* _Text section_:

Ah ok makes sense. Unfortunately if I patch SeaBIOS to not run the
vbios in the VM (and thus avoid hanging) then amdgpu fails with these
errors:

[    0.827814] [drm] BIOS signature incorrect 0 0
[    0.835529] amdgpu 0000:00:02.0: Invalid PCI ROM header signature:
expecting 0xaa55, got 0x0000
[    0.858874] [drm] BIOS signature incorrect 0 0
[    0.863678] [drm:amdgpu_get_bios] *ERROR* Unable to locate a BIOS ROM
[    0.873165] amdgpu 0000:00:02.0: Fatal error during GPU init

In order to avoid running the vbios in SeaBIOS I've been commenting
out this function:
https://github.com/coreboot/seabios/blob/642db1905ab133007d7427b6758a2103fb09a19a/src/post.c#L210.
Is this how you envisioned not running the vbios in the VM? Seems like
there's probably stuff in vgarom_setup() (here
https://github.com/coreboot/seabios/blob/642db1905ab133007d7427b6758a2103fb09a19a/src/optionroms.c#L405)
that needs to be run even if we don't want to actually execute the
vbios. Either way, I don't imagine hacking on SeaBIOS is what you were
suggesting, but not sure?

>
> >
> > Which is why I was asking about not running the vbios in the guest
> > SeaBIOS. Granted, the sbios I've been running in the host is Chrome OS
> > coreboot firmware -- so probably not what you mean by "standard
> > sbios"? You think there is a good chance running coreboot instead of
> > the "standard sbios" is what is causing things to fail?
> >
>
> It's not clear to me what exactly your environment is.  Are you
> running a custom coreboot you built yourself or is this a stoney
> chromebook?  My point was just to start with the sbios/vbios that
> shipped with the system rather than some customized thing.

Its a stoney chromebook "Acer Chromebook 315" (a.k.a "aleena") with
"7th Generation AMD A6-9220C APU with Radeon™ R5 Graphics". I'm
running the regular Chrome OS firmware with the exception that I've
enabled IOMMUs (like here:
https://chromium-review.googlesource.com/1261291).

>
> Alex
>
> > > VM with the device passed through.  Don't worry about running the
> > > vbios or not in the host vs. the guest.  The driver will do the right
> > > thing.
> > >
> > > Alex
> > >
> > > > >
> > > > > >
> > > > > > >
> > > > > > > >
> > > > > > > > > Note that the driver needs access to the vbios image in the guest to
> > > > > > > > > get device specific configuration details (clocks, display connector
> > > > > > > > > configuration, etc.).
> > > > > > > >
> > > > > > > > Is there anything I need to do to ensure this besides passing '-device
> > > > > > > > vfio-pci,...,romfile=/path/to/vgarom' to qemu?
> > > > > > >
> > > > > > > You need the actual vbios rom image from your system.  The image is
> > > > > > > board specific.
> > > > > >
> > > > > > I should have the correct vbios rom image for my board. I'm extracting
> > > > > > it from the firmware image (that works for regular graphics init
> > > > > > without this VM stuff) for the board at build time (rather than
> > > > > > grabbing it from /sys/devices/pci... at runtime), so it shouldn't be
> > > > > > modified or corrupted in any way.

* _Work item A_: Please copy the records word for word, starting at the line that contains "Correct, white matte" and continuing through the last line of the records.

* _Data in this exercise_:
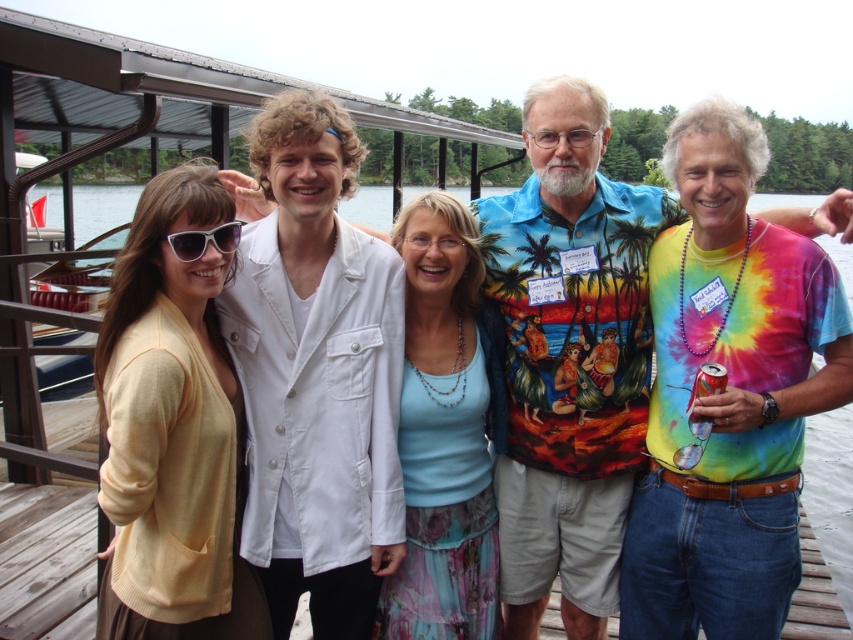
Does white matte blazer at center have a greater height compared to matte yellow cardigan at center?

Correct, white matte blazer at center is much taller as matte yellow cardigan at center.

Who is positioned more to the left, white matte blazer at center or matte yellow cardigan at center?

Positioned to the left is matte yellow cardigan at center.

This screenshot has width=853, height=640. I want to click on white matte blazer at center, so click(315, 372).

Based on the photo, is matte yellow cardigan at center wider than matte white sunglasses at left?

Correct, the width of matte yellow cardigan at center exceeds that of matte white sunglasses at left.

Is point (184, 225) positioned behind point (224, 230)?

No, (184, 225) is closer to viewer.

At what (x,y) coordinates should I click in order to perform the action: click on matte yellow cardigan at center. Please return your answer as a coordinate pair (x, y). Looking at the image, I should click on (172, 429).

This screenshot has height=640, width=853. Identify the location of matte yellow cardigan at center. (172, 429).

Find the location of a particular element. white matte blazer at center is located at coordinates (315, 372).

Can you confirm if white matte blazer at center is positioned below matte white sunglasses at left?

Yes.

At what (x,y) coordinates should I click in order to perform the action: click on white matte blazer at center. Please return your answer as a coordinate pair (x, y). Looking at the image, I should click on (315, 372).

* _Work item B_: According to the thread, which Chromebook is being used?

* _Response area A_:
Correct, white matte blazer at center is much taller as matte yellow cardigan at center.

Who is positioned more to the left, white matte blazer at center or matte yellow cardigan at center?

Positioned to the left is matte yellow cardigan at center.

This screenshot has width=853, height=640. I want to click on white matte blazer at center, so click(315, 372).

Based on the photo, is matte yellow cardigan at center wider than matte white sunglasses at left?

Correct, the width of matte yellow cardigan at center exceeds that of matte white sunglasses at left.

Is point (184, 225) positioned behind point (224, 230)?

No, (184, 225) is closer to viewer.

At what (x,y) coordinates should I click in order to perform the action: click on matte yellow cardigan at center. Please return your answer as a coordinate pair (x, y). Looking at the image, I should click on (172, 429).

This screenshot has height=640, width=853. Identify the location of matte yellow cardigan at center. (172, 429).

Find the location of a particular element. white matte blazer at center is located at coordinates (315, 372).

Can you confirm if white matte blazer at center is positioned below matte white sunglasses at left?

Yes.

At what (x,y) coordinates should I click in order to perform the action: click on white matte blazer at center. Please return your answer as a coordinate pair (x, y). Looking at the image, I should click on (315, 372).

* _Response area B_: An Acer Chromebook 315, also known as "aleena."